### Testo fornito
# # # # #
Quale progetto, secondo te, è stato finora il più “rappresentativo” per Osservatorio Sant’Anna? O comunque a quale sei più affezionato?
Non c’è un evento principale rispetto agli altri, anche dal punto di vista di investimento del budget. Uno dei due eventi a cui sono più legato proprio per questa idea di “costruire insieme qualcosa” è Laboratori di autocostruzione con Officina Marghera. Riutilizzando materiali recuperati dai rifiuti della Biennale, abbiamo allestito un tavolo centrale – un modello che può essere smembrato e utilizzato come un parlamento – e il tavolo circolare utilizzato all’interno dell’infermeria. Sono affezionato a questo progetto perché è stata una pratica che ha coinvolto molte persone. L’altro è Laguna nel pozzo.
La pratica del convivio costituisce un po’ un ritorno a quel senso di comunità folkloristico e rituale di “ritrovarsi” attorno a una tavola o uno spazio, ognuno “portando qualcosa”. Quanto credi che questa forma d’arte possa trovare spazio nel mondo dell’arte?
# # # # #
### Materiale
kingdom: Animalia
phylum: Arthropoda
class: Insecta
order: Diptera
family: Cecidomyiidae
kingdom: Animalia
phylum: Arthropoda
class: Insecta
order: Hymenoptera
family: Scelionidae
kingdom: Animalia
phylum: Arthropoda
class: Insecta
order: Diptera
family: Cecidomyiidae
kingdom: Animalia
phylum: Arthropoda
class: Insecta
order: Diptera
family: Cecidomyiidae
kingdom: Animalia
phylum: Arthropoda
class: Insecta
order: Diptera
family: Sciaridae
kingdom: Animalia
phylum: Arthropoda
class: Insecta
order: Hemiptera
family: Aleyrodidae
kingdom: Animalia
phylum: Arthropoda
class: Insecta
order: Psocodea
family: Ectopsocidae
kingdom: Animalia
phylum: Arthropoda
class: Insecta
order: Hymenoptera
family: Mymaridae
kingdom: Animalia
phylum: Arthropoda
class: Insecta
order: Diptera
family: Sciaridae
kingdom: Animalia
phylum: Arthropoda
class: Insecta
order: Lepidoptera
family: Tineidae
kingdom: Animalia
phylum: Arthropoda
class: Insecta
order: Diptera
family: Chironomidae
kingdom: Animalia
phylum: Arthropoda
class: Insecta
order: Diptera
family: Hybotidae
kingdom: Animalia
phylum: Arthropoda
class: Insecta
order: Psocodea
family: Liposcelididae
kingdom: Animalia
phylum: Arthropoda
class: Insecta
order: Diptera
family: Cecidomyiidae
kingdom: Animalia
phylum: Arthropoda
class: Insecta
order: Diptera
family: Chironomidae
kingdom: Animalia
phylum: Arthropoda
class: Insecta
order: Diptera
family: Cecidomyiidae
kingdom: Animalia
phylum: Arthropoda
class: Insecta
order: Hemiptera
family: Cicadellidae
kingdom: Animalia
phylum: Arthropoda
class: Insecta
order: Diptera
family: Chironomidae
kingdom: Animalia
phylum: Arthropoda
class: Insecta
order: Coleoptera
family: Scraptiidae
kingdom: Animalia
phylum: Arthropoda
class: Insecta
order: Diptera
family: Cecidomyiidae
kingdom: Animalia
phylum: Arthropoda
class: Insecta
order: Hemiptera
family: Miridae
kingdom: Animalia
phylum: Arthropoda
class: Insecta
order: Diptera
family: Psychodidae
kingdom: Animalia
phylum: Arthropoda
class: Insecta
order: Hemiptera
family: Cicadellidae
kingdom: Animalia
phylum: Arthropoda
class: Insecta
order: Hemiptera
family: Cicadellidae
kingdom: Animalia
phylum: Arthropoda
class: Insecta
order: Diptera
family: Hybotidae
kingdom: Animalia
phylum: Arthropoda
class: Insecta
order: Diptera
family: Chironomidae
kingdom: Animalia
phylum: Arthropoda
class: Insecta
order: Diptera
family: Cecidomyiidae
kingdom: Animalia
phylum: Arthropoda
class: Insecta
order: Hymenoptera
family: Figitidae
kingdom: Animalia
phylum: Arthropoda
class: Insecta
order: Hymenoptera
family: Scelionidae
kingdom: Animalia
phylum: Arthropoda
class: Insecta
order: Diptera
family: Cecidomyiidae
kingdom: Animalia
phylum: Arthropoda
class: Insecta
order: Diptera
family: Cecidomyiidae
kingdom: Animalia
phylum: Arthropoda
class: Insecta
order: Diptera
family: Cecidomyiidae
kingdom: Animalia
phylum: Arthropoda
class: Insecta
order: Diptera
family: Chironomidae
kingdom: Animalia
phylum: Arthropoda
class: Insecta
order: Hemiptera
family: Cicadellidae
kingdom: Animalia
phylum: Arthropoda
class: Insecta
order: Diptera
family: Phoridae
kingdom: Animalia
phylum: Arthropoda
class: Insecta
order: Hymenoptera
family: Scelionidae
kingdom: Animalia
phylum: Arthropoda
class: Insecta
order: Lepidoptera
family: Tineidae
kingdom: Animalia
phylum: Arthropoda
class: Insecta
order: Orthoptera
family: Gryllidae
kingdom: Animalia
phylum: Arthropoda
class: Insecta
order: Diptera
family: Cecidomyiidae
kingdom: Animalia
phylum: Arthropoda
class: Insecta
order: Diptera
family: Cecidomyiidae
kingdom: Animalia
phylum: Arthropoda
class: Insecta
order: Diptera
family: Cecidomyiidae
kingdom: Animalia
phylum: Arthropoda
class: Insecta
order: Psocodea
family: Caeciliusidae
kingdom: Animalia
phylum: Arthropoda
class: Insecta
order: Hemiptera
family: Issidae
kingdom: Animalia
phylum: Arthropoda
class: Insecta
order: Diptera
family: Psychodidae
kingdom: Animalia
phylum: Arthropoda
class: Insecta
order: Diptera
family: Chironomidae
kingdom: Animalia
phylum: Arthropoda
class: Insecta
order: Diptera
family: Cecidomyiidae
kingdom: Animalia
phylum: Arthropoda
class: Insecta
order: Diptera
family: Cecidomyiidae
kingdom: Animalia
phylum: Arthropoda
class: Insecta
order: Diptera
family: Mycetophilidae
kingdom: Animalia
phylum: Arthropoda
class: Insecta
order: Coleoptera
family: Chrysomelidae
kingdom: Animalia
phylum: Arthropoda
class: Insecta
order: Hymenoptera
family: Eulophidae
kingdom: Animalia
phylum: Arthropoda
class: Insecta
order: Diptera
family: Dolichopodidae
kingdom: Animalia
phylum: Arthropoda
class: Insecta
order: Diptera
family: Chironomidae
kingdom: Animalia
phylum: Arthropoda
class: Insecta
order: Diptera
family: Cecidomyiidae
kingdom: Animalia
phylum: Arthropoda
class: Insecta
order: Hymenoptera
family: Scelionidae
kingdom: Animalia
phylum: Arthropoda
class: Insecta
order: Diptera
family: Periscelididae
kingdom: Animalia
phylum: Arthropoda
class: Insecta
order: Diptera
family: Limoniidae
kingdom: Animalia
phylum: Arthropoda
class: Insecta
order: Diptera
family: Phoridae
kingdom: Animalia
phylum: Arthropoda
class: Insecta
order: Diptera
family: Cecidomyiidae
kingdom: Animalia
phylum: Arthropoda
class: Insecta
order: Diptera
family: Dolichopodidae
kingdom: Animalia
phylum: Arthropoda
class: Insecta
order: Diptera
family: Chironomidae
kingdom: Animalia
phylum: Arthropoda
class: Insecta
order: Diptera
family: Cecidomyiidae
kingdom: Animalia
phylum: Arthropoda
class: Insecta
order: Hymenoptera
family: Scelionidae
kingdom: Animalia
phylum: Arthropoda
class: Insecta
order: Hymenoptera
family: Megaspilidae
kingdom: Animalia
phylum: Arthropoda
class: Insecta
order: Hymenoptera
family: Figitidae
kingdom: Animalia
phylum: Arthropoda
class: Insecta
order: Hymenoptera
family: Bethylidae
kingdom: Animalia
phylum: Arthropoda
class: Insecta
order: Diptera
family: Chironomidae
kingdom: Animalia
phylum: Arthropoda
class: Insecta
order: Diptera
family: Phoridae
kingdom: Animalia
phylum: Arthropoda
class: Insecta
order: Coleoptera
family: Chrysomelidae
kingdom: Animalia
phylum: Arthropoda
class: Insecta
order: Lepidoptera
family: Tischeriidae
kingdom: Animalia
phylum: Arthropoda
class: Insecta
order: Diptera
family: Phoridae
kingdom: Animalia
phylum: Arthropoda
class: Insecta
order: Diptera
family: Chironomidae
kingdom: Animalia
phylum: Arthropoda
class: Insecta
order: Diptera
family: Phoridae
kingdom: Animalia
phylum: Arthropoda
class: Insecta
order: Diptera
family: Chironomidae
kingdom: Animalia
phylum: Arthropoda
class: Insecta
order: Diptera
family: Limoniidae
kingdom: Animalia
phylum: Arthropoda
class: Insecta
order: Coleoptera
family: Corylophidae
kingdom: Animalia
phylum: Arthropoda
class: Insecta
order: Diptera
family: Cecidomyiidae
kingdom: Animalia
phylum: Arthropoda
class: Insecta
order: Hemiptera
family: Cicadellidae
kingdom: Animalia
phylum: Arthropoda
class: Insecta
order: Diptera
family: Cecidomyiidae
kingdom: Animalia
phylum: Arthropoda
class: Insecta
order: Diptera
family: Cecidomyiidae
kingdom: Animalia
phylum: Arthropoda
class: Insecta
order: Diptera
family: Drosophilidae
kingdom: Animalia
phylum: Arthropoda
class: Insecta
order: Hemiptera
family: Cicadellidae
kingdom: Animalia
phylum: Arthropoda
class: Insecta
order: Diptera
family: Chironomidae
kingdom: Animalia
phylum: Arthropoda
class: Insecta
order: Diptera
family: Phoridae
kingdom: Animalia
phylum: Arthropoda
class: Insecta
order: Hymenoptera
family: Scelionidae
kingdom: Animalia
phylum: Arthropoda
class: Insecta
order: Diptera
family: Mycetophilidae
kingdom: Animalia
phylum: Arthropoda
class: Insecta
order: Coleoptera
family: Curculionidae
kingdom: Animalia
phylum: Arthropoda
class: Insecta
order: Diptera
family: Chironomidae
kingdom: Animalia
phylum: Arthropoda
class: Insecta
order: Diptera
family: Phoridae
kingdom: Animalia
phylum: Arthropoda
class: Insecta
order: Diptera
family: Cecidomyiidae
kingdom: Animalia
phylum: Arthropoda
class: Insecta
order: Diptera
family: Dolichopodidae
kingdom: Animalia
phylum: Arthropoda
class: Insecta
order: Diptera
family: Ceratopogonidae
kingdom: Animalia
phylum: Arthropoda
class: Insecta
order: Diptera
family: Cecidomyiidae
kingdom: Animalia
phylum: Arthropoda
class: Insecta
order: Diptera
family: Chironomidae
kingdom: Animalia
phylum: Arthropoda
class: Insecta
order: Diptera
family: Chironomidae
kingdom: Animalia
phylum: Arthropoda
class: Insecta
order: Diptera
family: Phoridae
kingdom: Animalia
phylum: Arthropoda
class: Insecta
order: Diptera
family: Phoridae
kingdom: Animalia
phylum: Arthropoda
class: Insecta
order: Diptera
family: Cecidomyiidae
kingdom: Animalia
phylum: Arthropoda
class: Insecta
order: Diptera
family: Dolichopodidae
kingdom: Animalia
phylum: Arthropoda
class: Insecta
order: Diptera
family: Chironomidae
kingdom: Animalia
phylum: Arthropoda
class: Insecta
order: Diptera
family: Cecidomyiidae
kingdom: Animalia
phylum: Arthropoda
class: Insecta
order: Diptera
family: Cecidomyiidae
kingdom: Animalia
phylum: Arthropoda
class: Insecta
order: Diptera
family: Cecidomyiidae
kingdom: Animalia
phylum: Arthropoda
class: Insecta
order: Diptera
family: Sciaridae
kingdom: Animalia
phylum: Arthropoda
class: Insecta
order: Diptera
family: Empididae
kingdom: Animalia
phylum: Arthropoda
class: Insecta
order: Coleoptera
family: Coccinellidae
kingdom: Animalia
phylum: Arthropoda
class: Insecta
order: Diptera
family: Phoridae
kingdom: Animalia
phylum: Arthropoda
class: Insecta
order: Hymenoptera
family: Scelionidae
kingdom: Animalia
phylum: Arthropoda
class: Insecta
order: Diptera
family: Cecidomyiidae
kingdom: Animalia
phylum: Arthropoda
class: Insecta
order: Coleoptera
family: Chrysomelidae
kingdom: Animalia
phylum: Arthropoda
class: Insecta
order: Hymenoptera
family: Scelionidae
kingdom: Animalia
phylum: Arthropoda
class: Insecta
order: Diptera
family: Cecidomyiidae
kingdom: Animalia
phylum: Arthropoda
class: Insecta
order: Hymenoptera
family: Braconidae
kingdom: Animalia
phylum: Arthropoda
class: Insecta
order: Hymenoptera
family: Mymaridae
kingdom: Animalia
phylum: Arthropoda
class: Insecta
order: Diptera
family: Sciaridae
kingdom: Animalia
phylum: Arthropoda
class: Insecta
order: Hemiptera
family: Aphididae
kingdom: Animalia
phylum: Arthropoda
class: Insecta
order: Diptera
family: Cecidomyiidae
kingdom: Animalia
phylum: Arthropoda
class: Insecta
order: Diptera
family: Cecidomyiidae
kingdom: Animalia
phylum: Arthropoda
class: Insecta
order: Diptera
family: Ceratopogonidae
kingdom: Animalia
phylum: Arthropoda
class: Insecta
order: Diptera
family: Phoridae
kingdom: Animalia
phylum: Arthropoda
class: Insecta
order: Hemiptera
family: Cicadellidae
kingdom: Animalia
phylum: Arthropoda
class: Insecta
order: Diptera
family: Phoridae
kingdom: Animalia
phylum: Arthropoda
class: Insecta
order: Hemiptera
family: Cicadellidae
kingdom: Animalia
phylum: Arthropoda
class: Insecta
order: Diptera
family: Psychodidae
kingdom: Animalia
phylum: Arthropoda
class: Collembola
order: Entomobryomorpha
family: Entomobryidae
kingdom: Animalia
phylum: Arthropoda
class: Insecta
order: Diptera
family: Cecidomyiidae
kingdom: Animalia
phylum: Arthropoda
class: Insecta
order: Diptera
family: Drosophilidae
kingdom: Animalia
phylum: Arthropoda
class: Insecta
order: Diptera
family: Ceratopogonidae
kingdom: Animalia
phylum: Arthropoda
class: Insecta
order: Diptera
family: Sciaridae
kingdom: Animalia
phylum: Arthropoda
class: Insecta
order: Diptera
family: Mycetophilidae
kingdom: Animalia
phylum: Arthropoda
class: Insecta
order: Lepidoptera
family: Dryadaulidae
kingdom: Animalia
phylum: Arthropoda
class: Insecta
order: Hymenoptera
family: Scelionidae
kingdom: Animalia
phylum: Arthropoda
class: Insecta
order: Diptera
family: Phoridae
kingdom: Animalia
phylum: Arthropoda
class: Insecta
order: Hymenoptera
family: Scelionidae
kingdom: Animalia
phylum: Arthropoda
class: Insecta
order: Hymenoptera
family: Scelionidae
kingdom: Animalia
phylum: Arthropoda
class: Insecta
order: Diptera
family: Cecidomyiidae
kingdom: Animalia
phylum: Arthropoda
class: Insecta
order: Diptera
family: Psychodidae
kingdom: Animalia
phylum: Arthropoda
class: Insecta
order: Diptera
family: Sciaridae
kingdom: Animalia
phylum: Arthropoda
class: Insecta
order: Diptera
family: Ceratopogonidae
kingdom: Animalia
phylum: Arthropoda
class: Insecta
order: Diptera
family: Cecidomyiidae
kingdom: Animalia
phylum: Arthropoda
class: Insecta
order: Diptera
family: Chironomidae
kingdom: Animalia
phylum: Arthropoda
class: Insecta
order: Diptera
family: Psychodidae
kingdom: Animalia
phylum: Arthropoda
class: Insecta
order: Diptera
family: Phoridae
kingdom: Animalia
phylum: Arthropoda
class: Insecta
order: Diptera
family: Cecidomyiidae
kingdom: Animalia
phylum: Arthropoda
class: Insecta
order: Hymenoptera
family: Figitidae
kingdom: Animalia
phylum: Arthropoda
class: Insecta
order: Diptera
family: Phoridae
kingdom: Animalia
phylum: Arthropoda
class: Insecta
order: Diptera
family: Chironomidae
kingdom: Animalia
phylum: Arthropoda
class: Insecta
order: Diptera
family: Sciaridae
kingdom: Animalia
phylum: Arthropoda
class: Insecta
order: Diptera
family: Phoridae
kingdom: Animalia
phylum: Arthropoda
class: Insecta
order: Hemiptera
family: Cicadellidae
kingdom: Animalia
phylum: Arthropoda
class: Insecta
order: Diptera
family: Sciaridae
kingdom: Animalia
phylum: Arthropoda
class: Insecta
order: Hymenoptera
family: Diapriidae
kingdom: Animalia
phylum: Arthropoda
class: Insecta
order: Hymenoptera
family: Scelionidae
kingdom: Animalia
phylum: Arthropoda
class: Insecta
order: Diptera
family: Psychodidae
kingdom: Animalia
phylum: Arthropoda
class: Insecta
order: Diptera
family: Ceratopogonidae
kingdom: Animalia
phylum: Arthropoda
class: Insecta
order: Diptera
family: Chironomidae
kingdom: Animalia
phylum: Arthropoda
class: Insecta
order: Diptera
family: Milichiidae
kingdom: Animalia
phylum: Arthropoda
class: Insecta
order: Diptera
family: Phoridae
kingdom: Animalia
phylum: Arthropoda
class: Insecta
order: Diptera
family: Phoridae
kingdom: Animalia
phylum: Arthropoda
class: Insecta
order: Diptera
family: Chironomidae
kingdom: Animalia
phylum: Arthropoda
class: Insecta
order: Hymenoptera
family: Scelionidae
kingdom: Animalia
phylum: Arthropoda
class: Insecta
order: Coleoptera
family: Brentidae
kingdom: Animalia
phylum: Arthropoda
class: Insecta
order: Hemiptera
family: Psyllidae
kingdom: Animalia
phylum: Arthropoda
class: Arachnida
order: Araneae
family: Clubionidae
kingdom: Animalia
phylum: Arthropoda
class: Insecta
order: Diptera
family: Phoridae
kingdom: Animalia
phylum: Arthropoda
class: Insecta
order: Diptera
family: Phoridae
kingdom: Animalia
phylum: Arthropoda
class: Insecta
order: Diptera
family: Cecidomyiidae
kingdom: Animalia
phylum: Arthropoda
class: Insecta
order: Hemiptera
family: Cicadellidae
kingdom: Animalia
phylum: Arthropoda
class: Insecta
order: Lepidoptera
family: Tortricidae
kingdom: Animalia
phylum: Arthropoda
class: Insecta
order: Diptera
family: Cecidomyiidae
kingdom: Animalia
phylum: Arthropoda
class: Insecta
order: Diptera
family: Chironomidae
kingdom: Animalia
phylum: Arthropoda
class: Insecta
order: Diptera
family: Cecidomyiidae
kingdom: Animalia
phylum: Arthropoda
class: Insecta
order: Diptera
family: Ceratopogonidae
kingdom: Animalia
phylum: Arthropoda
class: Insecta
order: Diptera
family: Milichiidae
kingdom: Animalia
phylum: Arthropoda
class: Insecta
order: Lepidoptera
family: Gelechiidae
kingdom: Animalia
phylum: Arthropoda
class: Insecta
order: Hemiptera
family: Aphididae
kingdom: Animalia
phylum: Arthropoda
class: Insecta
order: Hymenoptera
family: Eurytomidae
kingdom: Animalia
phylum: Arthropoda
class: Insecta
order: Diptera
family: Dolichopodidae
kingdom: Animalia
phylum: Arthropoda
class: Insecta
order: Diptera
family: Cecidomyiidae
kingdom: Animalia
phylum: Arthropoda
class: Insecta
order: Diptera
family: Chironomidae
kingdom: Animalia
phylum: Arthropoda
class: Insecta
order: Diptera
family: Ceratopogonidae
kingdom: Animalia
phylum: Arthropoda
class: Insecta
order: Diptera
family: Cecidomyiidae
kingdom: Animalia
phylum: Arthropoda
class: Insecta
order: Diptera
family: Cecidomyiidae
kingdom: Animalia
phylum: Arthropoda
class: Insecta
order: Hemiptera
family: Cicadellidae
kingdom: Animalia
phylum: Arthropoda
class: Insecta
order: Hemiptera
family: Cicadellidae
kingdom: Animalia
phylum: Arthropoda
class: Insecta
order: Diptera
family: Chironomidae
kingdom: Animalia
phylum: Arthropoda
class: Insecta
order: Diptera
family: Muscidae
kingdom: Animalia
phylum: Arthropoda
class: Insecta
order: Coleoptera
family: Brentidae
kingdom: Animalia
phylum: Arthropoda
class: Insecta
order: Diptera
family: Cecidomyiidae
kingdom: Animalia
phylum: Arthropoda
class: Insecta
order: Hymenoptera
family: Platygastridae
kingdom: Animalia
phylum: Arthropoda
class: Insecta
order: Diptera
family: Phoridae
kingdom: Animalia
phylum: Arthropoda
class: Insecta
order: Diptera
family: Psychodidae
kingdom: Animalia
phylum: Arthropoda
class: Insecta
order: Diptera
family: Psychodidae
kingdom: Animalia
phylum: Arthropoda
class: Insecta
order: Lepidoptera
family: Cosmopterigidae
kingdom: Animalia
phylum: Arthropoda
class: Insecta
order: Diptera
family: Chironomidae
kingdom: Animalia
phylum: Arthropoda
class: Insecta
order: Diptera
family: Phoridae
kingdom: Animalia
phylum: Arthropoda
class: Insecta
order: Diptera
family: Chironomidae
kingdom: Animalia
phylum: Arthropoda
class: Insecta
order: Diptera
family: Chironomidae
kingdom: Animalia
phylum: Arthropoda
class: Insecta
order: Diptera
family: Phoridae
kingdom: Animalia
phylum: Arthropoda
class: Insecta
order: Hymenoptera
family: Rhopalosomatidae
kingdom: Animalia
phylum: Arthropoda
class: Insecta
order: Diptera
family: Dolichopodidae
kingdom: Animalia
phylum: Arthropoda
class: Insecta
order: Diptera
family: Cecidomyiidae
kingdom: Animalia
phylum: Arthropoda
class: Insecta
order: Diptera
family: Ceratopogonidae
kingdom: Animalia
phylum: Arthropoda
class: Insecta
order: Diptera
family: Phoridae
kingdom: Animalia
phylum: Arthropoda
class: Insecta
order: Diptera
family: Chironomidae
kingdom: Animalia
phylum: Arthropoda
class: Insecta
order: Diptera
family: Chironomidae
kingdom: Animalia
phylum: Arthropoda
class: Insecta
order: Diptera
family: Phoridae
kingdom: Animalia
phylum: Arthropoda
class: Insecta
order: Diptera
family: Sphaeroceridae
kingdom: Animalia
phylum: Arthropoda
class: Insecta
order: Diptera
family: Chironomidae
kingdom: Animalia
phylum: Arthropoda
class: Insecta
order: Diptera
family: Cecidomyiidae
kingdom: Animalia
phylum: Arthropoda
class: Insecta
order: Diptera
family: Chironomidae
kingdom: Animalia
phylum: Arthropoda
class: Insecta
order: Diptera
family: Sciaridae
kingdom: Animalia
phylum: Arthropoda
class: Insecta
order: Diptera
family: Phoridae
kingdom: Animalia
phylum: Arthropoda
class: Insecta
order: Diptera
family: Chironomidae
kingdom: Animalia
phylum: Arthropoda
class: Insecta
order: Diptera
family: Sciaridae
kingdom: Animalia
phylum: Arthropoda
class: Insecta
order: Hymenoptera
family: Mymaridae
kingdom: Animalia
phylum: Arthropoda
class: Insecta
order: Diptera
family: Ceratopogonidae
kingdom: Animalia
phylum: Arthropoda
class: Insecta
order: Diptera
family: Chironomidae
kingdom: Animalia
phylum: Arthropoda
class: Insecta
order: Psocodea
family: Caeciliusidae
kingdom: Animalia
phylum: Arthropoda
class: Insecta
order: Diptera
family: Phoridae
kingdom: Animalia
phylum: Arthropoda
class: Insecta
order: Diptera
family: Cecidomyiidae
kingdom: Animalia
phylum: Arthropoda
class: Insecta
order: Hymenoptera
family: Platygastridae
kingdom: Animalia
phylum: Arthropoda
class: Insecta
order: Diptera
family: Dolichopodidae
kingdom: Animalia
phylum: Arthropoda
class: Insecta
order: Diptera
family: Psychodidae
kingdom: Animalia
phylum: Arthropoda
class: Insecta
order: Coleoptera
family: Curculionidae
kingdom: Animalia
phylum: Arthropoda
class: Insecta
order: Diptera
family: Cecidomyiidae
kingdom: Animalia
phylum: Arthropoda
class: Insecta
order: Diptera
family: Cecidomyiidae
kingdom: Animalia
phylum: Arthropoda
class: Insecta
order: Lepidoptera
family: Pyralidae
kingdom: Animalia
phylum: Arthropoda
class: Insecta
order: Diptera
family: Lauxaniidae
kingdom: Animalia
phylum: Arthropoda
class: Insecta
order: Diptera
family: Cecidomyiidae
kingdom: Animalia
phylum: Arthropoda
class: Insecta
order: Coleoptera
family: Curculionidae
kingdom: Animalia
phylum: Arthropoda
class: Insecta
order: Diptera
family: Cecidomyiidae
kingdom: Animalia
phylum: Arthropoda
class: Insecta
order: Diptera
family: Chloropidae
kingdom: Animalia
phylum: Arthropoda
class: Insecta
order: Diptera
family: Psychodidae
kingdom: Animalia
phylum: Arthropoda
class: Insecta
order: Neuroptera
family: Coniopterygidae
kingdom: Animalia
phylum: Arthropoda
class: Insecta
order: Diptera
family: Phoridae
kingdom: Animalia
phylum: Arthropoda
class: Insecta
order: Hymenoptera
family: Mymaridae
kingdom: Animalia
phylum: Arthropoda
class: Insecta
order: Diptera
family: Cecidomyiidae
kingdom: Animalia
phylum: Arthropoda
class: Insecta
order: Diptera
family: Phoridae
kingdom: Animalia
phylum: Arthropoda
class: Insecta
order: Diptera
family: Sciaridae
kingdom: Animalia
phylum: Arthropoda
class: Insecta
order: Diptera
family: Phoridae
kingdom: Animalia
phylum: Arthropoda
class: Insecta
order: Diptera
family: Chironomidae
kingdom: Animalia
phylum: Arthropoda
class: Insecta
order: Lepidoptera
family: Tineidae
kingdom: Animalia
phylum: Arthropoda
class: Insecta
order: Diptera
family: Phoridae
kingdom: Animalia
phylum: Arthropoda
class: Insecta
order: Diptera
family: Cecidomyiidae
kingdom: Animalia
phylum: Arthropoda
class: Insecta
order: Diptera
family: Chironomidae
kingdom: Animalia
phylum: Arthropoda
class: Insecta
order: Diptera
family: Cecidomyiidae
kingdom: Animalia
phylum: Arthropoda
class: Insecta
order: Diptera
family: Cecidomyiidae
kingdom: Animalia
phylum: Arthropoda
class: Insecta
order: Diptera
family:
# # # # #
### Breve esercizio A
Estragga dall'intervista su Osservatorio Sant'Anna tutto il passo che va da "Non c’è un evento" fino a "Laguna nel pozzo.", riportandolo senza alcuna modifica.
### Breve esercizio B
Prosegua l'intervista su Osservatorio Sant'Anna a partire dal punto in cui termina.
Le righe costituiscono un materiale a sé stante.

### Risultato del compito A
Non c’è un evento principale rispetto agli altri, anche dal punto di vista di investimento del budget. Uno dei due eventi a cui sono più legato proprio per questa idea di “costruire insieme qualcosa” è Laboratori di autocostruzione con Officina Marghera. Riutilizzando materiali recuperati dai rifiuti della Biennale, abbiamo allestito un tavolo centrale – un modello che può essere smembrato e utilizzato come un parlamento – e il tavolo circolare utilizzato all’interno dell’infermeria. Sono affezionato a questo progetto perché è stata una pratica che ha coinvolto molte persone. L’altro è Laguna nel pozzo.

### Risultato del compito B
Osservatorio Sant’Anna si sviluppa fuori dai confini classisti basati sulla circolazione del capitale finanziario o su un sistema di riconoscimento istituzionale, di finanziarizzazione delle opere attraverso la galleria e compravendita, collezionismo o speculazione. Noi in questo progetto siamo fuori da questo mondo dell’arte e siamo anche piacevolmente entusiasti di starne fuori. Da una parte bisogna definire che cosa significhi “il mondo dell’arte”; dall’altra parte penso sia necessario, riprendendo le parole di Alighiero Boetti, “mettere al mondo il mondo”. Cosa significa? Generare un nuovo mondo è per me la pratica curatoriale e in questo caso è una negoziazione continuativa della realtà. Non con l’idea di doverla totalmente cambiare attraverso dei sistemi differenti e/o performativamente accettarla, bensì di negoziare. C’era una realtà prima che arrivassimo e noi stiamo negoziando quotidianamente, attraverso le attività, le presenze, le persone, questa realtà per mettere al mondo il mondo.
Quanto è autentica questa negoziazione?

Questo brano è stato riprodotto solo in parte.